= Passage provided =
The recommended user-facing interface is based on `HDF5Matrix` objects
and standard R generics. Thus, HDF5-backed matrices can be manipulated
using calls such as `dim()`, `[`, `%*%`, `crossprod()`, `scale()`,
`cor()`, `svd()`, `qr()`, and `prcomp()`.

Internally, `BigDataStatMeth` uses an R6 and C++ backend. Advanced users
may interact with lower-level interfaces when needed, but this vignette
focuses on the S3 interface because it allows code to remain close to
ordinary R matrix workflows.

The following table summarizes the main user-facing functionality
available for `HDF5Matrix` objects. It is not an exhaustive list of all
exported functions; rather, it highlights the standard R-style methods
and high-level helpers used throughout this vignette. Additional
domain-specific, lower-level, and compatibility functions are documented
in their corresponding help pages.

= Explore the material =
• a. Shorten the paragraph in the vignette excerpt that begins "Internally, `BigDataStatMeth` uses" while keeping its main facts.
• b. Write the next part of the vignette excerpt, picking up right after its last sentence.
The data after this point is separate material, apart from the vignette excerpt.

= Records =
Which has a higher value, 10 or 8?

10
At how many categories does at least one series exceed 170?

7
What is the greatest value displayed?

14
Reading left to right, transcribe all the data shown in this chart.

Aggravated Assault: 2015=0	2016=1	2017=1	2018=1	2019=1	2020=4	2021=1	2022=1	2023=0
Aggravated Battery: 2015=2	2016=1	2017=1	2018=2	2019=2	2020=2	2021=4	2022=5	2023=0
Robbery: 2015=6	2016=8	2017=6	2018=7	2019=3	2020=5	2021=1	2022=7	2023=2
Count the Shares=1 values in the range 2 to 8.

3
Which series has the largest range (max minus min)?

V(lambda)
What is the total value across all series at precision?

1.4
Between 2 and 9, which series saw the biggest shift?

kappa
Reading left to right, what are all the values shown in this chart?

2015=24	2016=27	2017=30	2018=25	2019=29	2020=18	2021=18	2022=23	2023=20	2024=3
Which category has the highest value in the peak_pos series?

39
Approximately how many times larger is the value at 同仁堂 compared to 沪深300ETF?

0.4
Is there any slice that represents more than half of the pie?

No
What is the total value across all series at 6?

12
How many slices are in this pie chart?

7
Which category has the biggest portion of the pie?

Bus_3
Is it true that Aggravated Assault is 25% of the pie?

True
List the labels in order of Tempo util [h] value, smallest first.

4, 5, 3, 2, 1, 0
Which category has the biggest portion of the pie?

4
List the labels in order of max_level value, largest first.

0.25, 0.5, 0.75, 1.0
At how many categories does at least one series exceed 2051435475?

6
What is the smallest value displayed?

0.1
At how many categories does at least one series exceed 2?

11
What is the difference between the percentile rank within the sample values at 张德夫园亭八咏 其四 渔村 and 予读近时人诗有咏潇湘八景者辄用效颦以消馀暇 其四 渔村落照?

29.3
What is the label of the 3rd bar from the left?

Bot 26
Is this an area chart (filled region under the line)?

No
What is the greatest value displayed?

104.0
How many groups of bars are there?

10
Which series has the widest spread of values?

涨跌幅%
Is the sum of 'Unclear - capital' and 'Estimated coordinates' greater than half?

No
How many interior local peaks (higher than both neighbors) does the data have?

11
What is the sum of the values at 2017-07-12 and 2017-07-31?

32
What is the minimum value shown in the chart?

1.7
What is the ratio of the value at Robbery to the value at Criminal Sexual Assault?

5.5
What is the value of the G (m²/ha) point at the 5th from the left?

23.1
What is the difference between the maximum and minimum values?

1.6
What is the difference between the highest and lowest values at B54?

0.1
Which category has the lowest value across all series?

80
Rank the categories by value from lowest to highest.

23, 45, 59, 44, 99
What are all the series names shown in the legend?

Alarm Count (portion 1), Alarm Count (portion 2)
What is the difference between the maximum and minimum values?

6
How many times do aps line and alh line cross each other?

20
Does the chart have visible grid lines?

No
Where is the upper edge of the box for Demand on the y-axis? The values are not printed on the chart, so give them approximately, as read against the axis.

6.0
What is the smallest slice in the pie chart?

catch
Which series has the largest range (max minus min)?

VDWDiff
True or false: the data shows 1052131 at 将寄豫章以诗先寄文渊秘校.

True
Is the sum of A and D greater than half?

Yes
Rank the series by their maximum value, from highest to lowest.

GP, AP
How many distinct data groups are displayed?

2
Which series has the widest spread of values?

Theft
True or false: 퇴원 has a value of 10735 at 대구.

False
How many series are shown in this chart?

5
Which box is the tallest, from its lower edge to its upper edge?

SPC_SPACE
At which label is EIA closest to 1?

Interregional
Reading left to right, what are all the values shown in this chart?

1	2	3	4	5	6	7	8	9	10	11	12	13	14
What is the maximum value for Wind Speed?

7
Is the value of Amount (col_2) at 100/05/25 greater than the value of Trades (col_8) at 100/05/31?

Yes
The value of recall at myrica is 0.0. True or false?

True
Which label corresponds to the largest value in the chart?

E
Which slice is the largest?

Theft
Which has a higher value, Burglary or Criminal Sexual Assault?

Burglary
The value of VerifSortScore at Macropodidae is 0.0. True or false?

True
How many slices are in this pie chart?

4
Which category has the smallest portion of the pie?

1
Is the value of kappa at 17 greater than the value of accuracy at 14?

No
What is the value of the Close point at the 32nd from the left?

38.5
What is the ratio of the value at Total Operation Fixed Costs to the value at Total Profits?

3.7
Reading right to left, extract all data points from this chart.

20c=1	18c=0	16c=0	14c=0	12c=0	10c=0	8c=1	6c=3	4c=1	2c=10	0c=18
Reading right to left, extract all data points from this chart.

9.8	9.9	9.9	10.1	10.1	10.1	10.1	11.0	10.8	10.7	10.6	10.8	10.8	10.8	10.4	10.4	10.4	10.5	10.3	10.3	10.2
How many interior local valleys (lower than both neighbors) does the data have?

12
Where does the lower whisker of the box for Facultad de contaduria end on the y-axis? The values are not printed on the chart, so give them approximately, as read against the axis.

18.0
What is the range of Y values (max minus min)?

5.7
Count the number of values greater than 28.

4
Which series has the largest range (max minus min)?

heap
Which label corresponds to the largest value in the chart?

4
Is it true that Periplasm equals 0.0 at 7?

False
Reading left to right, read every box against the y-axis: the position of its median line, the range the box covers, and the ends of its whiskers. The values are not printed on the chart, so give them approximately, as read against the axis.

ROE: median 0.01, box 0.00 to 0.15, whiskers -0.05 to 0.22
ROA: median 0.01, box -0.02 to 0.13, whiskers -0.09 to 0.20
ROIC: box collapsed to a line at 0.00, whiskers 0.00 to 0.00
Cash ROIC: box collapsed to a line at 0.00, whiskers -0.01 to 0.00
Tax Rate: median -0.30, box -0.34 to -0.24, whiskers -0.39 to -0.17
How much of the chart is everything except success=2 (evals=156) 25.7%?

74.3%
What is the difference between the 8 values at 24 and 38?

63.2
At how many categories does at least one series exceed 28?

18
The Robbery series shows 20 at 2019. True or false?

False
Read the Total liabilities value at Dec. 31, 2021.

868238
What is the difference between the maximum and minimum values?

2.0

= Results by task =
• a. `BigDataStatMeth` runs on an R6 and C++ backend. Advanced users can use lower-level interfaces if needed, but this vignette covers the S3 interface, which keeps code close to ordinary R matrix workflows.

• b.
| Category | Representative calls |
|:---|:---|
| Core object handling | `hdf5_create_matrix()`, `hdf5_matrix()`, `dim()`, `nrow()`, `ncol()`, `is_open()`, `close()` |
| HDF5 inspection and I/O | `list_datasets()`, `hdf5_import()`, `hdf5_import_multiple()`, `as.matrix()`, `as.data.frame()` |
| Subsetting and assignment | `X[i, j]`, `X[i, j] <- value` |
| Dimension names | `rownames()`, `colnames()`, `dimnames()` |
| Element-wise arithmetic | `X + Y`, `X - Y`, `X * Y`, `X / Y` |
| Matrix algebra | `%*%`, `crossprod()`, `tcrossprod()` |
| Binding | `cbind()`, `rbind()` |
| Aggregations | `colSums()`, `rowSums()`, `colMeans()`, `rowMeans()`, `colVars()`, `rowVars()`, `colSds()`, `rowSds()`, `colMins()`, `rowMins()`, `colMaxs()`, `rowMaxs()` |
| Scalar summaries | `mean()`, `var()`, `sd()` |
| Normalization and transformations | `scale()`, `sweep()` |
| Correlation | `cor()` |
| Matrix decompositions | `svd()`, `prcomp()`, `eigen()`, `pseudoinverse()` |
| Factorizations and solvers | `qr()`, `chol()`, `solve()` |
| Diagonal operations | `diag()`, `diag<-()`, `diag_op()`, `diag_scale()` |
| Split, reduce, and apply | `split_dataset()`, `split()`, `reduce()`, `apply_function()` |
| Resource management and options | `hdf5matrix_options()`, `show_hdf5matrix_options()`, `hdf5_close_all()` |
| Specialized high-level helpers | selected `bd*` functions for utilities without a direct standard R generic, such as `bdCreate_hdf5_group()`, `bdmove_hdf5_dataset()`, and `bdWrite_hdf5_dimnames()` |

Most examples in this vignette use the standard `HDF5Matrix`/S3
interface. Some high-level helper functions keep the `bd*` prefix
because they provide specialized functionality that does not map
directly to an existing base R generic. These functions remain part of
the package API and are documented in their corresponding help pages.

## Global options

Some S3 operators, such as element-wise arithmetic, follow the standard
R syntax and do not expose additional arguments in the function call.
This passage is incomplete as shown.